Segment Open

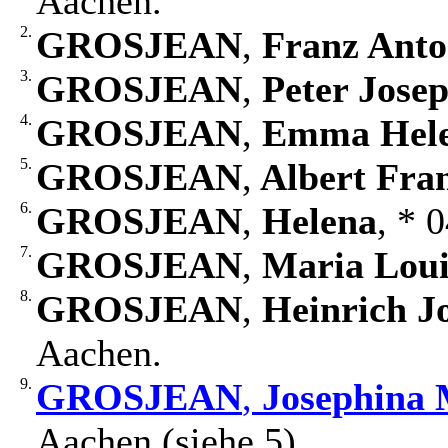
Aachen.
2.
GROSJEAN
,
Franz Ant
3.
GROSJEAN
,
Peter Jose
4.
GROSJEAN
,
Emma Hel
5.
GROSJEAN
,
Albert Fra
6.
GROSJEAN
,
Helena
, * 
7.
GROSJEAN
,
Maria Loui
8.
GROSJEAN
,
Heinrich J
Aachen.
9.
GROSJEAN
,
Josephina 
Aachen (siehe 5).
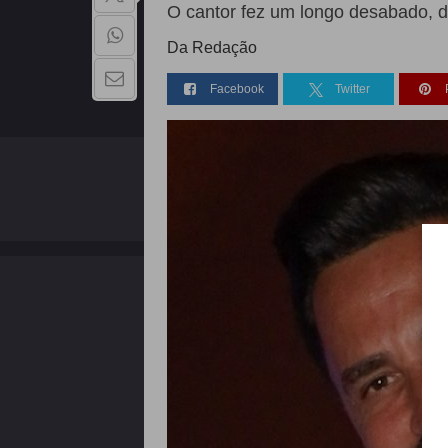
O cantor fez um longo desabado, 
Da Redação
Facebook
Twitter
QUEM SOMOS
Copyright - 2026 | Todos os direitos reservados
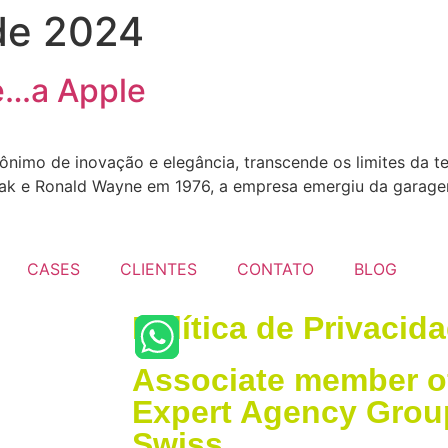
de 2024
e…a Apple
nimo de inovação e elegância, transcende os limites da te
niak e Ronald Wayne em 1976, a empresa emergiu da garag
CASES
CLIENTES
CONTATO
BLOG
Política de Privacid
Associate member o
Expert Agency Group
Swiss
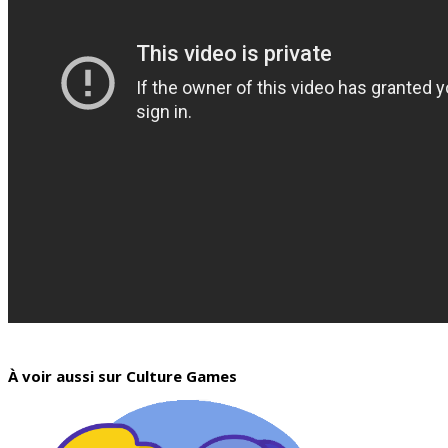
À voir aussi sur Culture Games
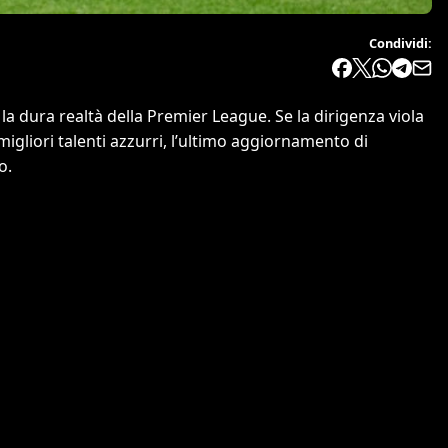
Condividi:
la dura realtà della Premier League. Se la dirigenza viola
migliori talenti azzurri, l’ultimo aggiornamento di
o.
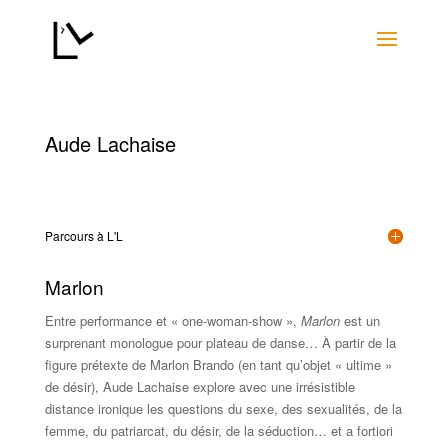
Aude Lachaise
Parcours à L'L
Marlon
Entre performance et « one-woman-show »,
Marlon
est un
surprenant monologue pour plateau de danse… À partir de la
figure prétexte de Marlon Brando (en tant qu’objet « ultime »
de désir), Aude Lachaise explore avec une irrésistible
distance ironique les questions du sexe, des sexualités, de la
femme, du patriarcat, du désir, de la séduction… et a fortiori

Segment Closed

- **Your assignment**:
Copy out every line of text in the material above, word for word, and leave out the picture markers.

- **Solved problem**:
Aachen.
2.
GROSJEAN
,
Franz Ant
3.
GROSJEAN
,
Peter Jose
4.
GROSJEAN
,
Emma Hel
5.
GROSJEAN
,
Albert Fra
6.
GROSJEAN
,
Helena
, * 
7.
GROSJEAN
,
Maria Loui
8.
GROSJEAN
,
Heinrich J
Aachen.
9.
GROSJEAN
,
Josephina 
Aachen (siehe 5).
O cantor fez um longo desabado, 
Da Redação
Facebook
Twitter
QUEM SOMOS
Copyright - 2026 | Todos os direitos reservados
de 2024
e…a Apple
nimo de inovação e elegância, transcende os limites da te
niak e Ronald Wayne em 1976, a empresa emergiu da garag
CASES
CLIENTES
CONTATO
BLOG
Política de Privacid
Associate member o
Expert Agency Group
Swiss
À voir aussi sur Culture Games
Condividi:
la dura realtà della Premier League. Se la dirigenza viola
migliori talenti azzurri, l’ultimo aggiornamento di
o.
Aude Lachaise
Parcours à L'L
Marlon
Entre performance et « one-woman-show »,
Marlon
est un
surprenant monologue pour plateau de danse… À partir de la
figure prétexte de Marlon Brando (en tant qu’objet « ultime »
de désir), Aude Lachaise explore avec une irrésistible
distance ironique les questions du sexe, des sexualités, de la
femme, du patriarcat, du désir, de la séduction… et a fortiori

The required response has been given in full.